Friday August 23, 9:35-10:05 CEST, Workshop Room 2 (1141-210)

Anna Dobrosovestnova, University of Technology Vienna, Austria

Anna Dobrosovestnova has a background in semiotics and culture studies, cognitive science and human-robot interaction. Anna’s work is inspired by sociology of labor, feminist studies of work, and theories of emotions. Her current work is situated at the intersection of human-robot interaction (HRI) and science and technology studies (STS) and focuses on how different actors experience and make sense of autonomous robots in public spaces. She draws on ethnography and mixed-methods approaches to explore the social and affective dimensions of situated human-robot interactions, as well as how these situated experiences further destabilize the space between interactions and design process. Anna is also a part of Caring Robots FWF ConnectingMinds project. 

Beyond Anthropomorphism: Exploring embodied multidimensional sociality in human-robot encounters

In her talk, Anna will share what she learned about different dimensions of sociality manifesting in human-robot encounters in everyday spaces beyond instances of anthropomorphising expressed in the language people use to articulate their experiences. Emphasizing the embodied and relational nature of these encounters, wherein all participants have agentive qualities, she further questions what this means for how in HRI and social robotics we conceptualize people who are not the direct users of technologies, but who nevertheless variously co-shape and co-constitute the daily operations of the robots. Furthermore, Anna will engage with selected literature on phenomenology of sociality to speculate how philosophical accounts of our bodily experience of living together in a shared world can inform our understanding of sociality in HRI.  

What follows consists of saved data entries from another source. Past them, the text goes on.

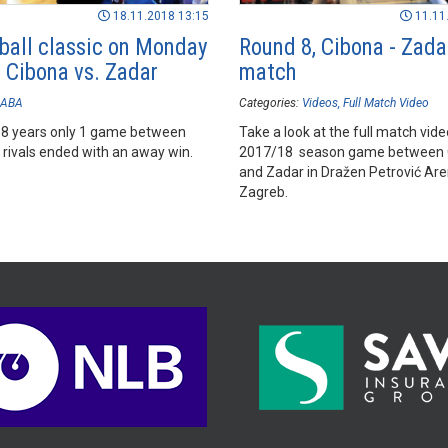
18.11.2018 13:15
11.11
ball classic on Monday
Round 8, Cibona - Zadar
– Cibona vs. Zadar
match
ABA
Categories:
Videos
Full Match Video
st 8 years only 1 game between
Take a look at the full match vide
 rivals ended with an away win.
2017/18 season game between 
and Zadar in Dražen Petrović Are
Zagreb.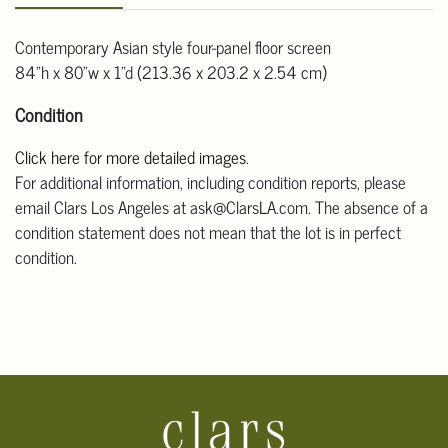
Contemporary Asian style four-panel floor screen
84"h x 80"w x 1"d (213.36 x 203.2 x 2.54 cm)
Condition
Click here for more detailed images
.
For additional information, including condition reports, please
email Clars Los Angeles at ask@ClarsLA.com. The absence of a
condition statement does not mean that the lot is in perfect
condition.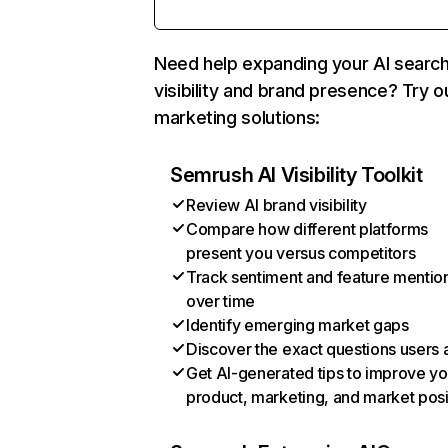
Need help expanding your AI searc
visibility and brand presence? Try o
marketing solutions:
Semrush AI Visibility Toolkit
Review AI brand visibility
Compare how different platforms
present you versus competitors
Track sentiment and feature mentio
over time
Identify emerging market gaps
Discover the exact questions users 
Get AI-generated tips to improve yo
product, marketing, and market posi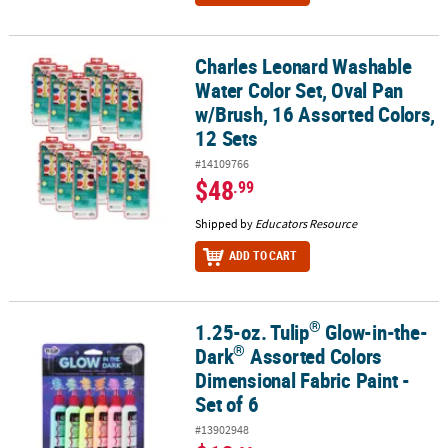
Charles Leonard Washable
Charles Leonard Washable Water Color Set, Oval Pan w/Brush, 16 
Water Color Set, Oval Pan
w/Brush, 16 Assorted Colors,
12 Sets
#14109766
$48
.99
Shipped by
Educators Resource
ADD TO CART
®
1.25-oz. Tulip
Glow-in-the-
®
®
1.25-oz. Tulip
Glow-in-the-Dark
Assorted Colors Dimensional Fabri
®
Dark
Assorted Colors
Dimensional Fabric Paint -
Set of 6
#13902948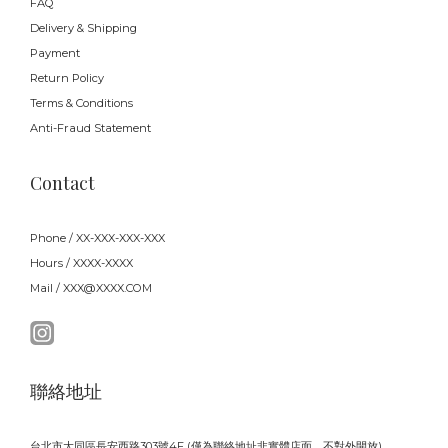
FAQ
Delivery & Shipping
Payment
Return Policy
Terms & Conditions
Anti-Fraud Statement
Contact
Phone / XX-XXX-XXX-XXX
Hours / XXXX-XXXX
Mail / XXX@XXXX.COM
聯絡地址
台北市大同區長安西路303號4F (僅為聯絡地址非實體店面，不對外開放)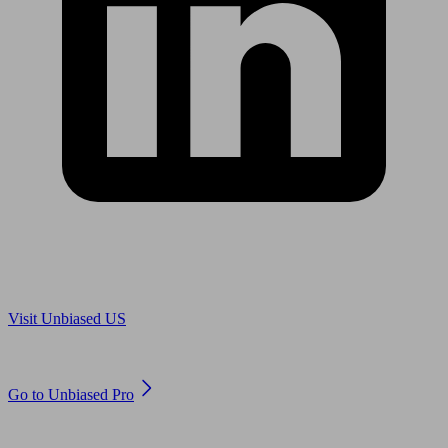
Are you in US?
Visit Unbiased US
Are you an adviser?
Go to Unbiased Pro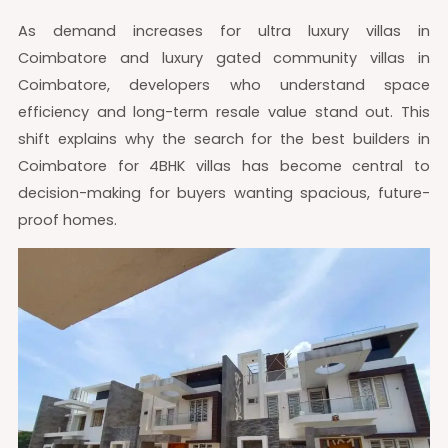
As demand increases for ultra luxury villas in
Coimbatore and luxury gated community villas in
Coimbatore, developers who understand space
efficiency and long-term resale value stand out. This
shift explains why the search for the best builders in
Coimbatore for 4BHK villas has become central to
decision-making for buyers wanting spacious, future-
proof homes.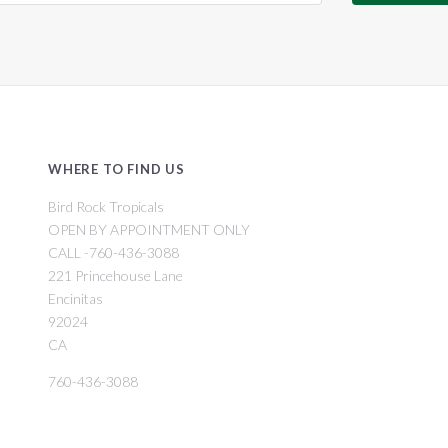
WHERE TO FIND US
Bird Rock Tropicals
OPEN BY APPOINTMENT ONLY
CALL -760-436-3088
221 Princehouse Lane
Encinitas
92024
CA
760-436-3088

Friday August 23, 10:10-10:40 CEST, Workshop Room 2 (1441-210)

Tom Ziemke, Linköping University, Sweden

ITom Ziemke has been Professor of Cognitive Systems at Linköping University since 2016. He received his PhD from the University of Sheffield in 2000 and was Professor of Cognitive Science at the University of Skövde before moving to Linköping. His research interests are in situated and embodied cognition, with a focus on how people interact with AI and autonomous technologies, such as social robots and automated vehicles. 

Ironies of Social Robotics: Embodiment in the Eye of the Beholder

Robot lawn mowers, vacuum cleaners and self-driving cars avoid obstacles, approach charging stations, and so on—and therefore are commonly interpreted as intentional agents. The fact that robots share physical environments with people does not necessarily mean that they are situated in the same perceptual and social world as humans, though. For people encountering socially interactive systems, such as social robots or automated vehicles, this poses the nontrivial challenge to interpret them as intentional agents to understand and anticipate their behavior but also to keep in mind that the intentionality of artificial bodies is fundamentally different from their natural counterparts. The talk puts this in the context of certain “ironies” of automation and AI and discusses how social human-robot interaction requires, on one hand, a “suspension of disbelief” but, on the other hand, also a capacity for the “suspension of belief” – plus the cognitive capacity to switch between these modes of interpretation in social interactions.